There’s a certain rhythm that’s going to be happening. You might use Active Pause* at the very beginning, then there’s some talking, or whatever else you’re doing. Then you go back into Active Pause*. Then you process. And then, back into Active Pause*… Maybe 10 or 12 times during the session, maybe 13, 14… What happens is, it literally creates a framework during the session.

So what is this framework about? By having these Active Pause moments, you structure the session as a space in which the client is repeatedly invited to go inside. So there is a built-in structure that makes it possible to not get just carried away by the flow of words, or the flow of narrative… Even if you’re exploring things in a way that’s not just verbal, a way that is more experiential or body-related, you are providing a series of moments where that experience is digested in the privacy of the client’s mind.

Digested in a way that helps the client not just in words. The squeezing is going to draw some of the attention to not just making sense of it at an intellectual level, at a cognitive level, but creating some room for the whole body-mind to absorb the experience and stay with it.

Literally, I would almost want to show a diagram here (hand gesture of hands framing space/time): You have your session that takes this space. If this represents a timeline, you have here this little one-minute Active Pause. Then the client processes with you, be it in words or any other way that you process things together. Then, a little moment of Active Pause. The client goes back inside, takes it in, processes it on more than just a verbal level, and comes back. Then, again, Active Pause, the client goes back inside, contemplates it, and observes it, while connecting to inner body sensing, sensations, and resources. Then the client comes back, to that relationality between the client and you, in whatever form it takes. Then the client comes back inside.

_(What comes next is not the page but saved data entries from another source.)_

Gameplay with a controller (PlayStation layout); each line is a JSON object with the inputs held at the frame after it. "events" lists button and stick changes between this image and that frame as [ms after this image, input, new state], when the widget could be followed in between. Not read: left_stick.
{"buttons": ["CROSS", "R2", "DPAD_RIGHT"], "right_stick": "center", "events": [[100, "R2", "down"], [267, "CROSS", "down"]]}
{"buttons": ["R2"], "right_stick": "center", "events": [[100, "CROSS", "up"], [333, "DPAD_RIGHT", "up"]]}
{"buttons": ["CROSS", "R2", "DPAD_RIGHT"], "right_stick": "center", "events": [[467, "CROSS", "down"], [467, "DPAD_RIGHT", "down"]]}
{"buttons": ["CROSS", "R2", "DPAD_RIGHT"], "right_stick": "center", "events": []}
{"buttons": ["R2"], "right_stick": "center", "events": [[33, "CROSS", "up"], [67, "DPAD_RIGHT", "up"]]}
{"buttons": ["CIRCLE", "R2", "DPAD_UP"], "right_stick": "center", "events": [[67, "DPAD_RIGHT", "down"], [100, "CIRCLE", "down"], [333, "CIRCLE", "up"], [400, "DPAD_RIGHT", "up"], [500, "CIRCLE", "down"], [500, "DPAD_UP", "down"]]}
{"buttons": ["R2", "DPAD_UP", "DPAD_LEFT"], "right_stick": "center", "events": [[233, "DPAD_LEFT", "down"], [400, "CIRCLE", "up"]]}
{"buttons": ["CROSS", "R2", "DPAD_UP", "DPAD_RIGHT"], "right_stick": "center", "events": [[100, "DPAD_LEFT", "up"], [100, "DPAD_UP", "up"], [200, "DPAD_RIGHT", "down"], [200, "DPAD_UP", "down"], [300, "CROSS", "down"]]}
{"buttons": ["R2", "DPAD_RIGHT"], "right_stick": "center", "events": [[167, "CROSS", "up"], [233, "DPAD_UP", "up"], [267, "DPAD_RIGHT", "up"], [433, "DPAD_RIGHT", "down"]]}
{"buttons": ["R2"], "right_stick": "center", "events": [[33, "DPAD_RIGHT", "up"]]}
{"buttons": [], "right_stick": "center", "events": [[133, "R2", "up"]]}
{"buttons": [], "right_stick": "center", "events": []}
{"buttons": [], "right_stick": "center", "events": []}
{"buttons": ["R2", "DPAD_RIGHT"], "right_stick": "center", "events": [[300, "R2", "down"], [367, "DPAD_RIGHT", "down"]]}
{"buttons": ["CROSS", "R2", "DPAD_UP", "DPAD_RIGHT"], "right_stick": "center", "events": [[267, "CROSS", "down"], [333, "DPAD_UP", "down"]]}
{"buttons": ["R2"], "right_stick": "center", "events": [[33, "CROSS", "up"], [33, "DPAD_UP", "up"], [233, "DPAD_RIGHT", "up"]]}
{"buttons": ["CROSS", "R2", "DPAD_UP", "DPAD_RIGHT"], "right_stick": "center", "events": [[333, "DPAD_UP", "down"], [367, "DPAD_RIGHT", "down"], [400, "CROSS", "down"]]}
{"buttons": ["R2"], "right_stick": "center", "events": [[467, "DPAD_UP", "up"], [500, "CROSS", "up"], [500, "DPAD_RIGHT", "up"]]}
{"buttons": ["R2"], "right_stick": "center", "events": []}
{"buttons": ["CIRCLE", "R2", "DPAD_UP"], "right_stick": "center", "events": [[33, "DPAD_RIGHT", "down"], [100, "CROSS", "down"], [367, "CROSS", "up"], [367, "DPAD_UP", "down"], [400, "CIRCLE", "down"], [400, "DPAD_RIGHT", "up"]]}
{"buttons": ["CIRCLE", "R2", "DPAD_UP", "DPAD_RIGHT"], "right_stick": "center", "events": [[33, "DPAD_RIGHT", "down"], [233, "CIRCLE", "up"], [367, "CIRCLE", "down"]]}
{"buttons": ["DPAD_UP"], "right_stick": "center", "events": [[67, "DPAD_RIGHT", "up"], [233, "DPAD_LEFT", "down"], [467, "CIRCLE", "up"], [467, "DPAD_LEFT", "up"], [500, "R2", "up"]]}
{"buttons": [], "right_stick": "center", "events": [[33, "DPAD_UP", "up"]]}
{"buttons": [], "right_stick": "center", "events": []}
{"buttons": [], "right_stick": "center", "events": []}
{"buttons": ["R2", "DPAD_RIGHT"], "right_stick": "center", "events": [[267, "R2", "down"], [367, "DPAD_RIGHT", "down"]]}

And so you have that rhythm of inside, relational, inside, relational, inside… You could also describe this rhythm as Inside, then talk or expression in some other form, the kind of absorbing it in an inner way, etc.

This is an approach that you would use, not necessarily all the time but with some clients, some of the time, and with some clients more often. I find it useful to use, for instance with clients who tend to have dysregulated affect. This is a way in which you can actually help people go back more into regulating and processing.